黒曜石でできていたり、普通の石を削って作られるものである。

石鏃(せきぞく)
これが石鏃(せきぞく)。画像はWikipediaより引用
復元された石器時代住居の中に入ってみた

復元住居の入り口
復元住居の入り口

身長165センチの僕がかがんで入れるくらいの入り口となっている。中央に炉(ろ)が見える。


内部の様子。大人3人くらいは暮らせたんじゃないかという広さ。頑張れば大人4人もいけるのかもしれない。
もしかしたら、大人二人に子供二人くらいの住居を復元したものなのかもしれない。

実際の住居は当然残っていないが、もしかしたらもっと大きな

戌立石器時代の復元住居の天井
復元住居の天井

天井の高さはだいたい2.5 ~ 3メートルくらい。炉で炊かれた煙が天井の中心、左右から出ていたのであろうと推測する。
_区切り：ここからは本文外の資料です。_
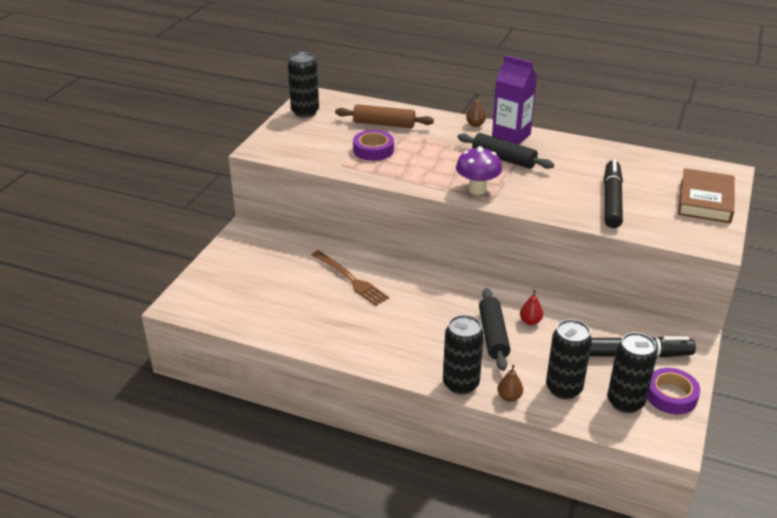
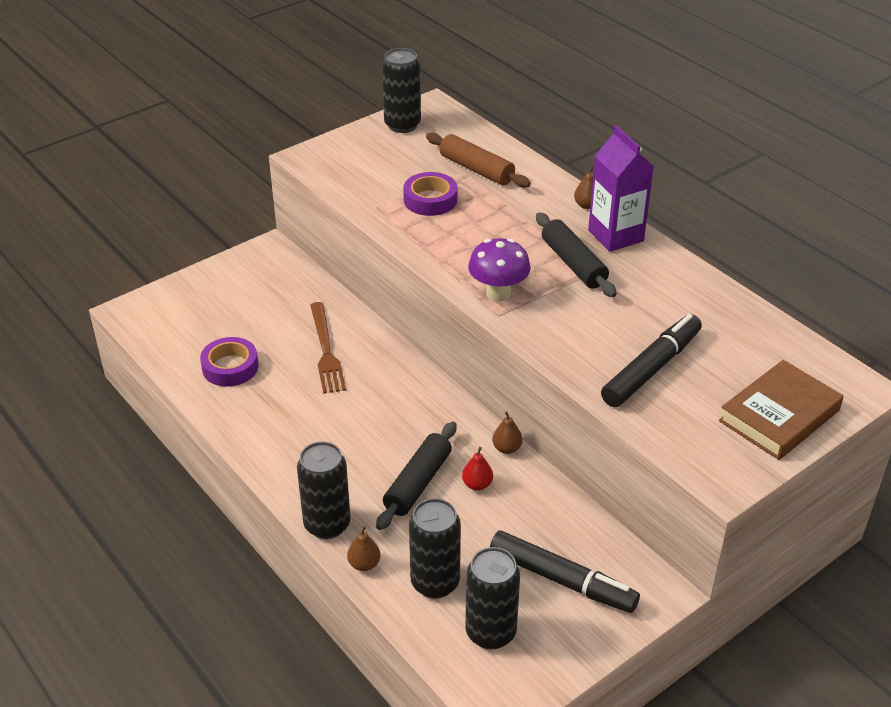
camera: 30 degrees right, 5 degrees up
(526, 293) = (507, 448): none -> brown pear
(671, 395) = (554, 651): purple tape -> purple tape (230, 367)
復元住居の後ろには石碑が建ち、また、他の住居の敷石だったと思われる岩がゴロゴロしていた。


大集落があったということは・・・

大集落があったということは、それとも獲物であるシカなどの生息地帯であったのだろうか。
標高は770mもあるので、現在は冬になると結構寒い(長野県でもかなり寒い地方らしい)のだが、その約4000年前の縄文時代中期、ここら(東御市、小諸市)一帯が暖かったのだろうか?
その約3000年後の15世紀には城館がいくつも築かれていたことから、昔から人が集まりやすい暮らしやすい場所であったのかもしれない。それか、多くの米が取れる穀倉地帯だったのであろう。

またそのすぐ近くにも遺跡がある。
【長野県】国史跡 寺ノ裏石器時代住居跡【小諸市】

周囲の城館の記事は以下

その他にも信濃病院から1時間以内に行けない城跡がたくさん、この周囲にはあります。ぜひ巡ってみたい!!

アクセス

信濃病院からだと歩いて20分くらいだった。途中坂になり、また案内看板が茂みに隠れていたりして少し迷った。

これじゃ気づきづらいでしょう・・・。とツッコミを入れながらもテクテクと綺麗に舗装された緩やかな坂道を登っていく。
気温は0度だったが、厚着をして出かけたため汗をかきました。


道路の周囲には、土地の人たちのご先祖様の眠るお墓や、石垣が積まれていた。
この道をひたすら歩いた。手を合わせながら。

住所:長野県東御市滋野乙
最寄り駅:しなの鉄道 滋野駅 徒歩35分くらい

といったところだろうか。もっとも、ここまで電車と徒歩で訪れる人はそうそういないと思いますが。。。

以上、長野県東御市にある戌立石器時代住居跡を訪れてみたレポートでした。